begin Provided data
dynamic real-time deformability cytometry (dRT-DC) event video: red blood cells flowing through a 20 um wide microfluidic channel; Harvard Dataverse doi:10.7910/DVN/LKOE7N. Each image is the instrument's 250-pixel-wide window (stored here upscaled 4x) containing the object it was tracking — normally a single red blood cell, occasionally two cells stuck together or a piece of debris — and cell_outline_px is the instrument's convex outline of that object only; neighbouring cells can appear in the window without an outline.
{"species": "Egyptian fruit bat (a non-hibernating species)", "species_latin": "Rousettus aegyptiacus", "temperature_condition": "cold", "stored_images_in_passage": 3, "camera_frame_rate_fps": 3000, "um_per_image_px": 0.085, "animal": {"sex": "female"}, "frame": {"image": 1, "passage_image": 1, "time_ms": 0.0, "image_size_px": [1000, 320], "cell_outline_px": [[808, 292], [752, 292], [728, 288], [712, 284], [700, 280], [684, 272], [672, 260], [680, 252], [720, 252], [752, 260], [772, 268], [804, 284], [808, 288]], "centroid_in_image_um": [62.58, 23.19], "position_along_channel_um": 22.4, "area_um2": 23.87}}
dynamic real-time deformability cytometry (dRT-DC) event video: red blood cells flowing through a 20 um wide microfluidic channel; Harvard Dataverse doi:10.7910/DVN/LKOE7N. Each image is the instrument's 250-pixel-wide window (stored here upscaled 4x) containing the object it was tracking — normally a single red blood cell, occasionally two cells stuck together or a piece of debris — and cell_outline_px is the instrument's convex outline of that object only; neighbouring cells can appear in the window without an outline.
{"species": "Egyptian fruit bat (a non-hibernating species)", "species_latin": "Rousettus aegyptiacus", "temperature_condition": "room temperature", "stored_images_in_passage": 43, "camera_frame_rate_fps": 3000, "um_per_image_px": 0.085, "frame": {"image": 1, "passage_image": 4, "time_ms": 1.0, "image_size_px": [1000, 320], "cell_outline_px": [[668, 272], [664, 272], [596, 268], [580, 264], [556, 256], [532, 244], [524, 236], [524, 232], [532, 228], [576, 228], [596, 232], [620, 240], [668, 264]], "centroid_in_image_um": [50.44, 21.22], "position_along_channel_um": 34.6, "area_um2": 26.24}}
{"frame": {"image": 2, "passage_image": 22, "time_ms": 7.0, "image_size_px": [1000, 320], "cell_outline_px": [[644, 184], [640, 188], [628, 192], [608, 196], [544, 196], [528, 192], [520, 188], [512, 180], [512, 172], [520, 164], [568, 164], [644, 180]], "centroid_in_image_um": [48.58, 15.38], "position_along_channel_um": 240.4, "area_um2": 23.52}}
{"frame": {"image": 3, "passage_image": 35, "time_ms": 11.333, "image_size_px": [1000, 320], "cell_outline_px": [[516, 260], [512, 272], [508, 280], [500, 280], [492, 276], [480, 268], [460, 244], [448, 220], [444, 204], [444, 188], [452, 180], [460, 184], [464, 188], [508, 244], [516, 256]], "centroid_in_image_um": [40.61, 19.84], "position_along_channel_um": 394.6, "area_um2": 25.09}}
end Provided data
## Exercise instructions
Return every entry verbatim.

## Answer to the task
dynamic real-time deformability cytometry (dRT-DC) event video: red blood cells flowing through a 20 um wide microfluidic channel; Harvard Dataverse doi:10.7910/DVN/LKOE7N. Each image is the instrument's 250-pixel-wide window (stored here upscaled 4x) containing the object it was tracking — normally a single red blood cell, occasionally two cells stuck together or a piece of debris — and cell_outline_px is the instrument's convex outline of that object only; neighbouring cells can appear in the window without an outline.
{"species": "Egyptian fruit bat (a non-hibernating species)", "species_latin": "Rousettus aegyptiacus", "temperature_condition": "cold", "stored_images_in_passage": 3, "camera_frame_rate_fps": 3000, "um_per_image_px": 0.085, "animal": {"sex": "female"}, "frame": {"image": 1, "passage_image": 1, "time_ms": 0.0, "image_size_px": [1000, 320], "cell_outline_px": [[808, 292], [752, 292], [728, 288], [712, 284], [700, 280], [684, 272], [672, 260], [680, 252], [720, 252], [752, 260], [772, 268], [804, 284], [808, 288]], "centroid_in_image_um": [62.58, 23.19], "position_along_channel_um": 22.4, "area_um2": 23.87}}
dynamic real-time deformability cytometry (dRT-DC) event video: red blood cells flowing through a 20 um wide microfluidic channel; Harvard Dataverse doi:10.7910/DVN/LKOE7N. Each image is the instrument's 250-pixel-wide window (stored here upscaled 4x) containing the object it was tracking — normally a single red blood cell, occasionally two cells stuck together or a piece of debris — and cell_outline_px is the instrument's convex outline of that object only; neighbouring cells can appear in the window without an outline.
{"species": "Egyptian fruit bat (a non-hibernating species)", "species_latin": "Rousettus aegyptiacus", "temperature_condition": "room temperature", "stored_images_in_passage": 43, "camera_frame_rate_fps": 3000, "um_per_image_px": 0.085, "frame": {"image": 1, "passage_image": 4, "time_ms": 1.0, "image_size_px": [1000, 320], "cell_outline_px": [[668, 272], [664, 272], [596, 268], [580, 264], [556, 256], [532, 244], [524, 236], [524, 232], [532, 228], [576, 228], [596, 232], [620, 240], [668, 264]], "centroid_in_image_um": [50.44, 21.22], "position_along_channel_um": 34.6, "area_um2": 26.24}}
{"frame": {"image": 2, "passage_image": 22, "time_ms": 7.0, "image_size_px": [1000, 320], "cell_outline_px": [[644, 184], [640, 188], [628, 192], [608, 196], [544, 196], [528, 192], [520, 188], [512, 180], [512, 172], [520, 164], [568, 164], [644, 180]], "centroid_in_image_um": [48.58, 15.38], "position_along_channel_um": 240.4, "area_um2": 23.52}}
{"frame": {"image": 3, "passage_image": 35, "time_ms": 11.333, "image_size_px": [1000, 320], "cell_outline_px": [[516, 260], [512, 272], [508, 280], [500, 280], [492, 276], [480, 268], [460, 244], [448, 220], [444, 204], [444, 188], [452, 180], [460, 184], [464, 188], [508, 244], [516, 256]], "centroid_in_image_um": [40.61, 19.84], "position_along_channel_um": 394.6, "area_um2": 25.09}}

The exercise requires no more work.